# Exercise requirements
From the entries below, retype only the lines from the one with "and 6/2006. |" through the one with "10, 1991). |", exactly as written.

# Provided records
---
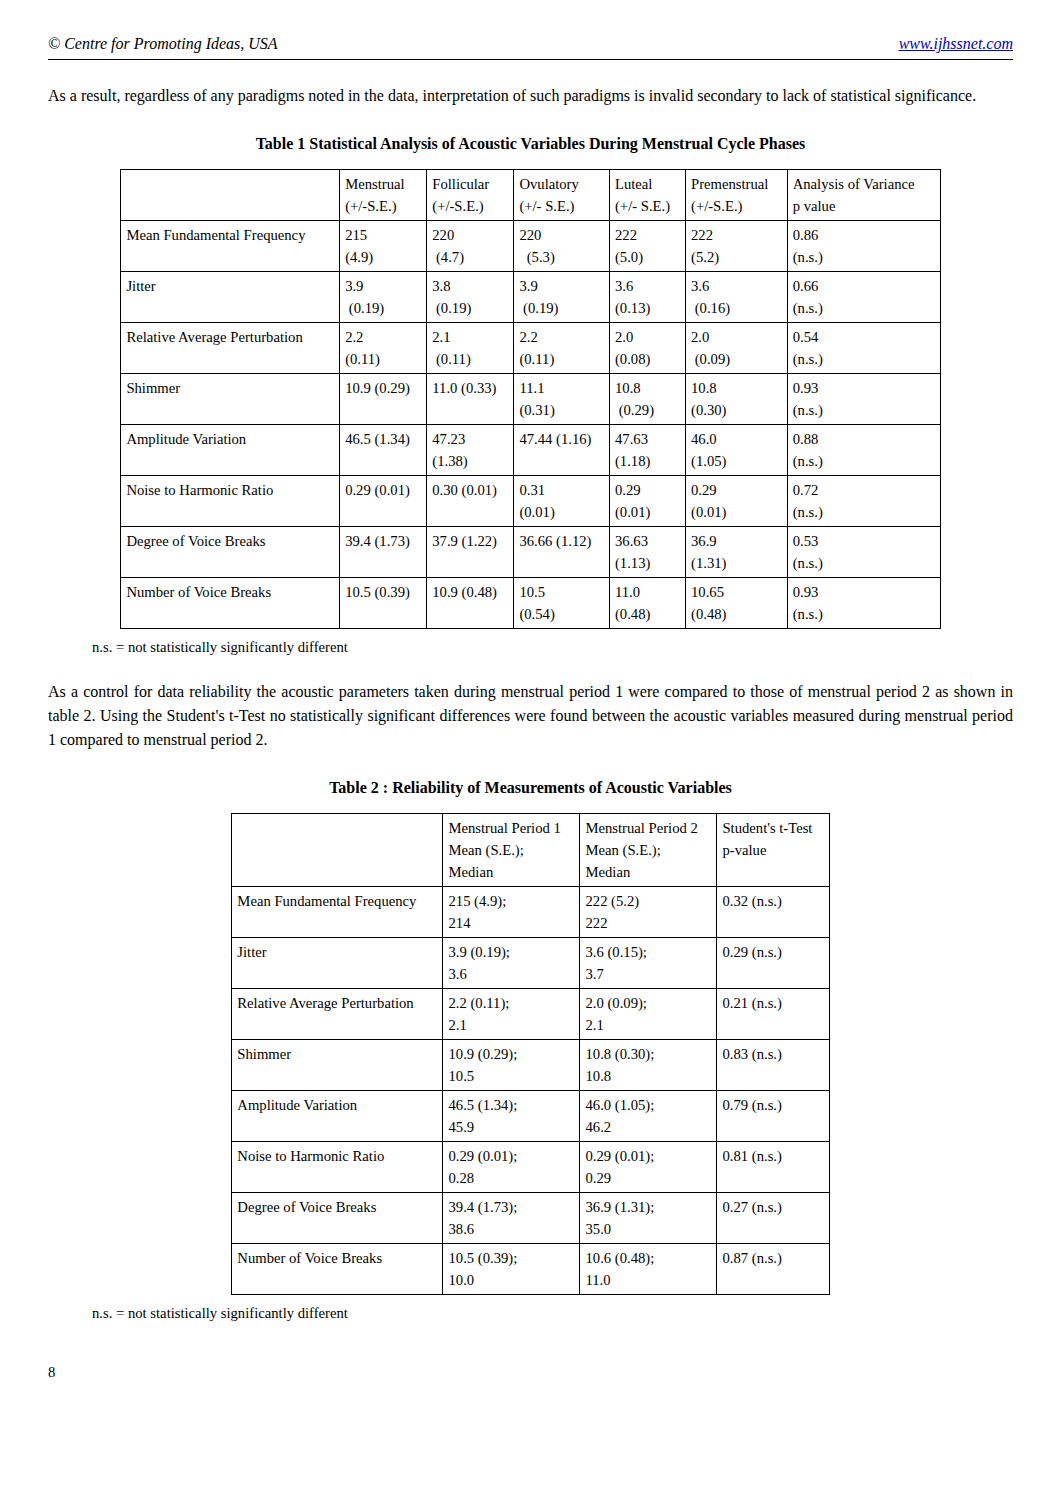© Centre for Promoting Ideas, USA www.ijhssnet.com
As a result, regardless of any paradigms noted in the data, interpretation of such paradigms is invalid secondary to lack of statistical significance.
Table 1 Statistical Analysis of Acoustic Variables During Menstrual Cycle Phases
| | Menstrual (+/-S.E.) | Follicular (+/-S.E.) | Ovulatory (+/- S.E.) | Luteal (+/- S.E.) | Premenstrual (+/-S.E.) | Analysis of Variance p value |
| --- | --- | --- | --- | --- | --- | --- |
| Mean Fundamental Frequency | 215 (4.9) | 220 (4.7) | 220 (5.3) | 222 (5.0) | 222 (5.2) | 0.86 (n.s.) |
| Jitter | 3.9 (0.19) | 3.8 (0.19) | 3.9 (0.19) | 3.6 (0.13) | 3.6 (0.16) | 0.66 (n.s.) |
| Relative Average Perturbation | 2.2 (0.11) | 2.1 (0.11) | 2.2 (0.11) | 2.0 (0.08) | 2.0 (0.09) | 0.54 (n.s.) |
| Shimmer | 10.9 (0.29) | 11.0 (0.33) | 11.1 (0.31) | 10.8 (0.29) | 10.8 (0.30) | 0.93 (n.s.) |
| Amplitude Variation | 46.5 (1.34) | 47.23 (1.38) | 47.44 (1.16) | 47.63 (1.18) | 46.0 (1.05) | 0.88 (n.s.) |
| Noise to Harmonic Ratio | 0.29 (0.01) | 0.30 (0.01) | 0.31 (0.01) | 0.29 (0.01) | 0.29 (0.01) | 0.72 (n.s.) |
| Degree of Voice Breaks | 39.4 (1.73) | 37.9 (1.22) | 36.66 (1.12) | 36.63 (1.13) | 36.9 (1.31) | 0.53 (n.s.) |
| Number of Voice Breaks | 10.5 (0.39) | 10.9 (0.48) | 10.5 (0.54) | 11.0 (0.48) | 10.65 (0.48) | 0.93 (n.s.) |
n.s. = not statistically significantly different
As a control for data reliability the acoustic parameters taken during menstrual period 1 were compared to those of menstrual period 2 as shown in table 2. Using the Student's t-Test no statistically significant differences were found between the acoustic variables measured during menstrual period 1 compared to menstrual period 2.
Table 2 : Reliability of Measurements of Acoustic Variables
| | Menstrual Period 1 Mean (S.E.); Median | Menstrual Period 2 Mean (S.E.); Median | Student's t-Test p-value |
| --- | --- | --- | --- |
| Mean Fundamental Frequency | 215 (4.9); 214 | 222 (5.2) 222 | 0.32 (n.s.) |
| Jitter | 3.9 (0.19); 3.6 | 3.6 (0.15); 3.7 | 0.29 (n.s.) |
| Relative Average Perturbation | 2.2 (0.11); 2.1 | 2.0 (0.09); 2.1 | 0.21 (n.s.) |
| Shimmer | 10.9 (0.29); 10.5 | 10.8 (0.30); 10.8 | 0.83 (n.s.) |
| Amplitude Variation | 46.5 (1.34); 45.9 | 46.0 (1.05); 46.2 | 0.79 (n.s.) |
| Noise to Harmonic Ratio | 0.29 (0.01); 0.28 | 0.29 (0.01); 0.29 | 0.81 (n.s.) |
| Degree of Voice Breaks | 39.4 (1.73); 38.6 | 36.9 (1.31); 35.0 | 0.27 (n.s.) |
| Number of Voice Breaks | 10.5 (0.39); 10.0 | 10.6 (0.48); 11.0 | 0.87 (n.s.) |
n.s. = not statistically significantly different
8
---
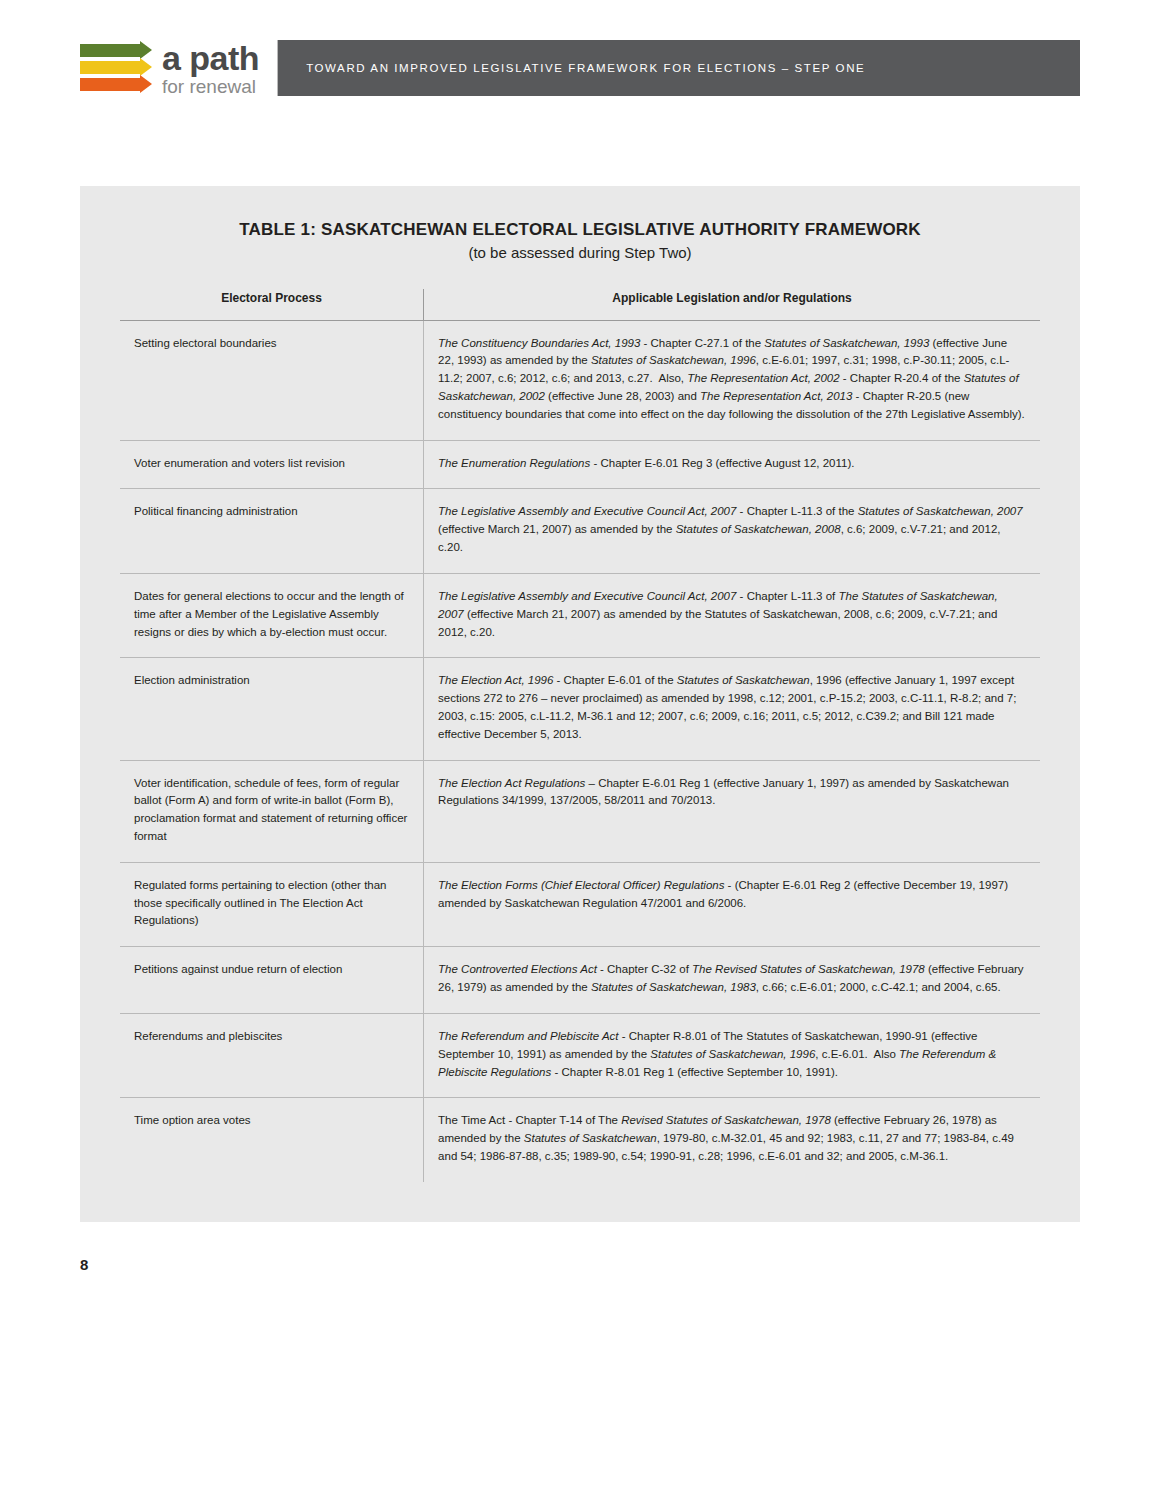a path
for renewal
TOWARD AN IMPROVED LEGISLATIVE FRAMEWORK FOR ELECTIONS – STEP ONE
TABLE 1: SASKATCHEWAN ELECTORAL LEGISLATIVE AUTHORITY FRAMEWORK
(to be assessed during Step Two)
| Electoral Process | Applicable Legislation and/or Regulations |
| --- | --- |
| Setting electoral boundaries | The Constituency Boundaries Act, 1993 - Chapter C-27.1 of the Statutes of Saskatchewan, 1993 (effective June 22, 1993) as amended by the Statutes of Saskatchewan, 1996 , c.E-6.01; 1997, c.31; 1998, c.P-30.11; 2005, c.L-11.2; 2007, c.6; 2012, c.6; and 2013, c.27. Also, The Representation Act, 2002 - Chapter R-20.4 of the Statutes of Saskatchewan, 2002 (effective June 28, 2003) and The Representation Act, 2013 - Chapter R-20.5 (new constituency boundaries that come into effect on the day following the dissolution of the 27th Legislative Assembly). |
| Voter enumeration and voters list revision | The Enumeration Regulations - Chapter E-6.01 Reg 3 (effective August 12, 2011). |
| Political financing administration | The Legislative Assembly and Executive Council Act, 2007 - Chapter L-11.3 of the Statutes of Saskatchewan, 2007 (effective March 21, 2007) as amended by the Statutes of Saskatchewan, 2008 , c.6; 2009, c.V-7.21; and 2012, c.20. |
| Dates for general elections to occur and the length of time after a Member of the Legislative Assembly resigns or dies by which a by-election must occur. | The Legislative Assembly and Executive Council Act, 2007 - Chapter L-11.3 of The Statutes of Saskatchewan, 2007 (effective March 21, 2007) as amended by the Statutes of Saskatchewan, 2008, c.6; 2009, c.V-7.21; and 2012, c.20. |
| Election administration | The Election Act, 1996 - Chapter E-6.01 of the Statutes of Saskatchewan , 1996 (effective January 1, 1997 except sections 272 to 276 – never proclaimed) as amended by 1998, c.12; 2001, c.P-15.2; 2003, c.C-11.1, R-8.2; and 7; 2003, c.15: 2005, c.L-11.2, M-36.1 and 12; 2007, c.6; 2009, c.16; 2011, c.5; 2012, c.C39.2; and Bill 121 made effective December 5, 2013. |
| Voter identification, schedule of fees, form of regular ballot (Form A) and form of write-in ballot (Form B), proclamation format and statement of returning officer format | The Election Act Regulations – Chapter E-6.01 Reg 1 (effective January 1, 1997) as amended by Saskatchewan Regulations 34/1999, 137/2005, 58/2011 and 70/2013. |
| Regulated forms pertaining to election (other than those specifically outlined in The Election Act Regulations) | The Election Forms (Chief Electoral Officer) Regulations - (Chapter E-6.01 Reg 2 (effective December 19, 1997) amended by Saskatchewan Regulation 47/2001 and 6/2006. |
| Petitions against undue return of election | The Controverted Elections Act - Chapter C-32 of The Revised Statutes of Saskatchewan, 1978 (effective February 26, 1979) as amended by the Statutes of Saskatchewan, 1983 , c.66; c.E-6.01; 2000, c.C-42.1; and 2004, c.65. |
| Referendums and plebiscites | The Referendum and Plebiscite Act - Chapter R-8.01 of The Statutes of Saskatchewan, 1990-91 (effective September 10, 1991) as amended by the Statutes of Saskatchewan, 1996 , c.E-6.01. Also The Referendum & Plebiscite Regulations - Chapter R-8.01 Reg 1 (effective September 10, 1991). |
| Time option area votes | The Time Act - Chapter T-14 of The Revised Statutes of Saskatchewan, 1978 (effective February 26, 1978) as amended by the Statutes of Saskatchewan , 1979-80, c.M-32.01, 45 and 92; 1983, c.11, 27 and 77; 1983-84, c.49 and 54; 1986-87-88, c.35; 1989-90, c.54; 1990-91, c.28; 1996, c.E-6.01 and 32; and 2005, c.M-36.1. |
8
---
# Solution for this exercise
| Regulated forms pertaining to election (other than those specifically outlined in The Election Act Regulations) | The Election Forms (Chief Electoral Officer) Regulations - (Chapter E-6.01 Reg 2 (effective December 19, 1997) amended by Saskatchewan Regulation 47/2001 and 6/2006. |
| Petitions against undue return of election | The Controverted Elections Act - Chapter C-32 of The Revised Statutes of Saskatchewan, 1978 (effective February 26, 1979) as amended by the Statutes of Saskatchewan, 1983 , c.66; c.E-6.01; 2000, c.C-42.1; and 2004, c.65. |
| Referendums and plebiscites | The Referendum and Plebiscite Act - Chapter R-8.01 of The Statutes of Saskatchewan, 1990-91 (effective September 10, 1991) as amended by the Statutes of Saskatchewan, 1996 , c.E-6.01. Also The Referendum & Plebiscite Regulations - Chapter R-8.01 Reg 1 (effective September 10, 1991). |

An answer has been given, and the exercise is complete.